(TASK DETAILS)
Leave out the pictures and reproduce all of the data exactly.

(SUPPLIED DATA)
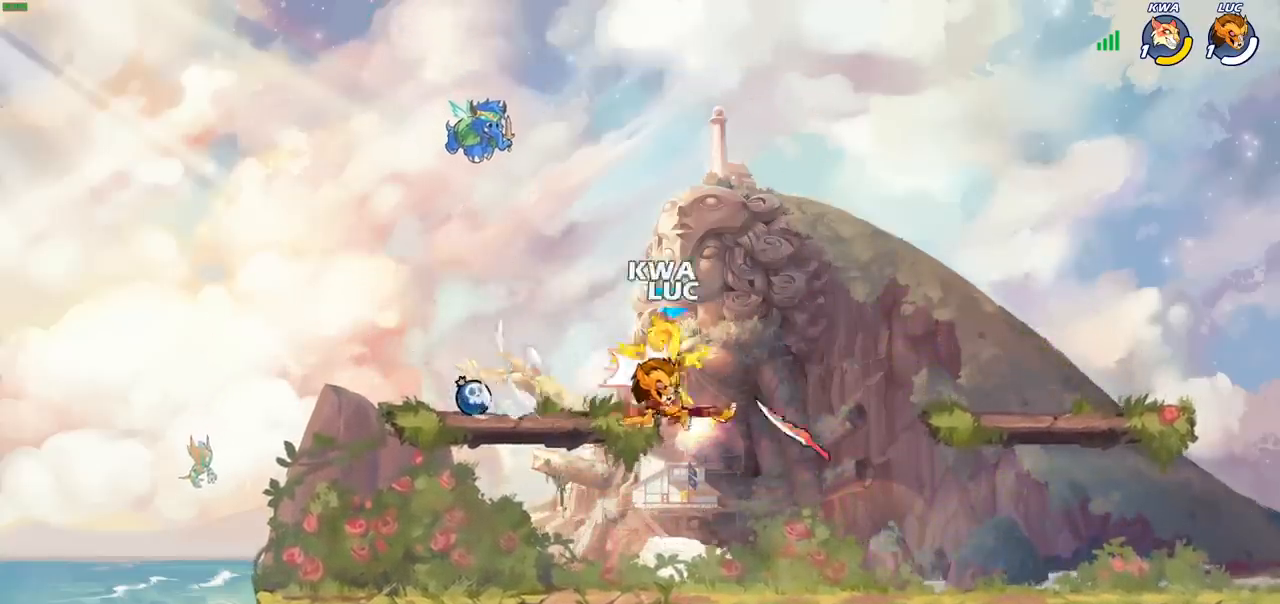
{"buttons": [], "left_stick": "up-left", "events": [[17, "left_stick", "center"], [167, "left_stick", "left"], [250, "CROSS", "down"], [250, "left_stick", "up-left"], [317, "CIRCLE", "down"], [350, "CROSS", "up"], [433, "CIRCLE", "up"]]}
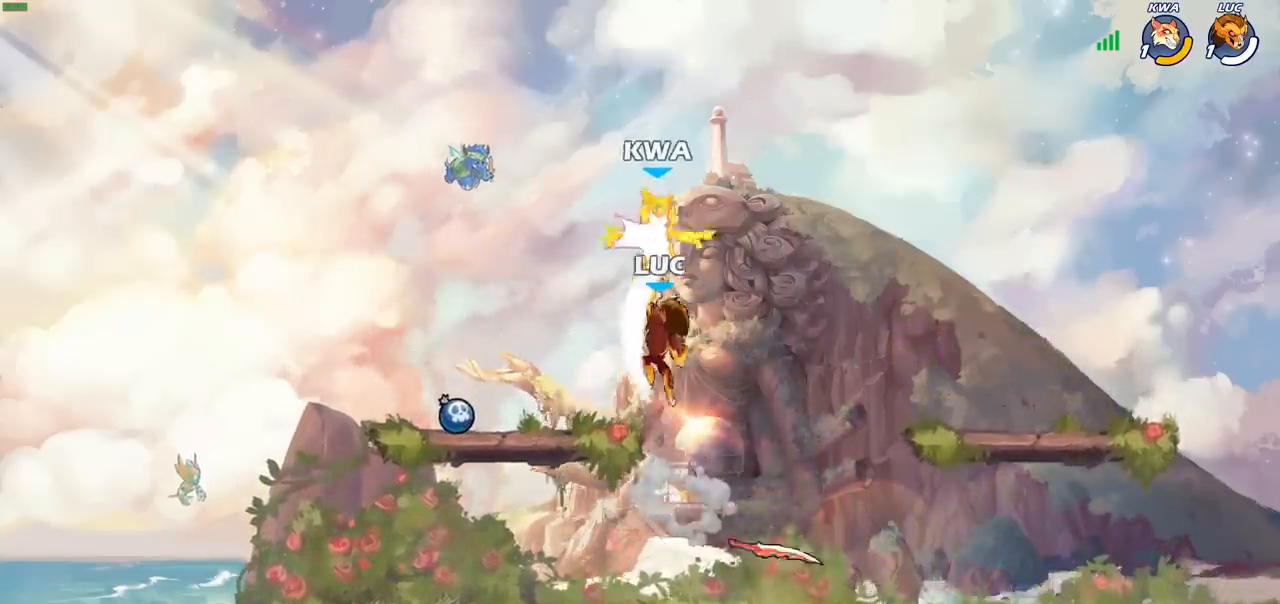
{"buttons": ["CIRCLE", "R2"], "left_stick": "center", "events": [[33, "left_stick", "center"], [433, "R2", "down"], [467, "CIRCLE", "down"]]}
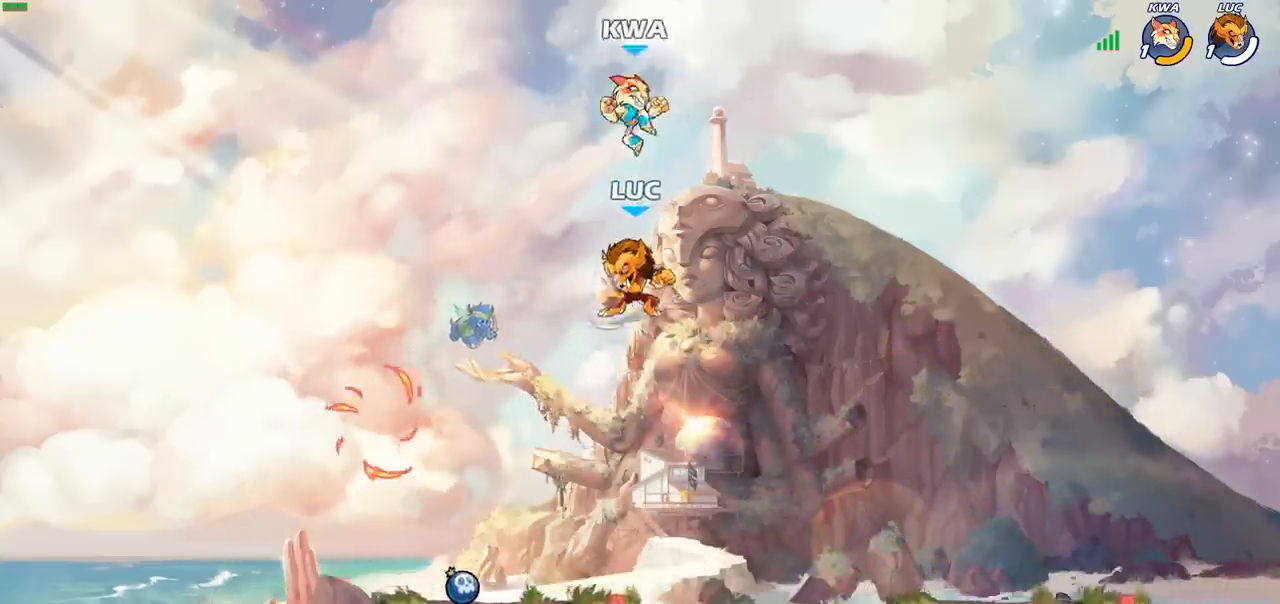
{"buttons": [], "left_stick": "left", "events": [[50, "CIRCLE", "up"], [50, "R2", "up"], [467, "left_stick", "left"]]}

(ANSWER SPACE)
{"buttons": [], "left_stick": "up-left", "events": [[17, "left_stick", "center"], [167, "left_stick", "left"], [250, "CROSS", "down"], [250, "left_stick", "up-left"], [317, "CIRCLE", "down"], [350, "CROSS", "up"], [433, "CIRCLE", "up"]]}
{"buttons": ["CIRCLE", "R2"], "left_stick": "center", "events": [[33, "left_stick", "center"], [433, "R2", "down"], [467, "CIRCLE", "down"]]}
{"buttons": [], "left_stick": "left", "events": [[50, "CIRCLE", "up"], [50, "R2", "up"], [467, "left_stick", "left"]]}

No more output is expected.